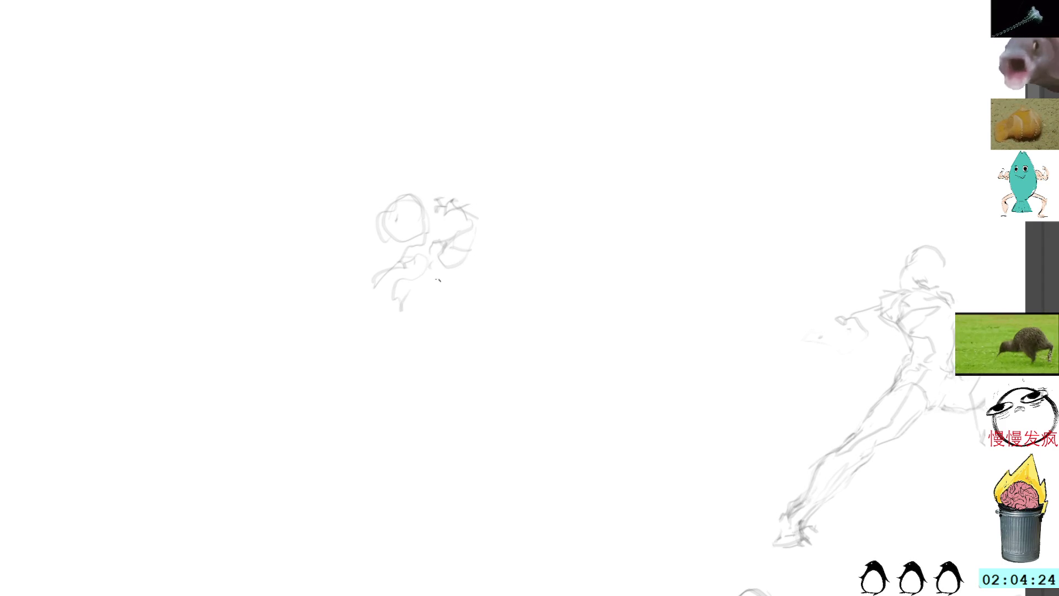
mouse_move(441, 279)
mouse_down()
mouse_move(426, 297)
mouse_move(434, 325)
mouse_move(442, 297)
mouse_move(470, 316)
mouse_up()
mouse_move(426, 348)
mouse_down()
mouse_move(422, 367)
mouse_move(476, 329)
mouse_move(436, 363)
mouse_up()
----------------------------------------
> _Aim of the task_
Verbatim repeat, images removed: give each entry again exactly as it reads.

> _Solution for this problem_
mouse_move(441, 279)
mouse_down()
mouse_move(426, 297)
mouse_move(434, 325)
mouse_move(442, 297)
mouse_move(470, 316)
mouse_up()
mouse_move(426, 348)
mouse_down()
mouse_move(422, 367)
mouse_move(476, 329)
mouse_move(436, 363)
mouse_up()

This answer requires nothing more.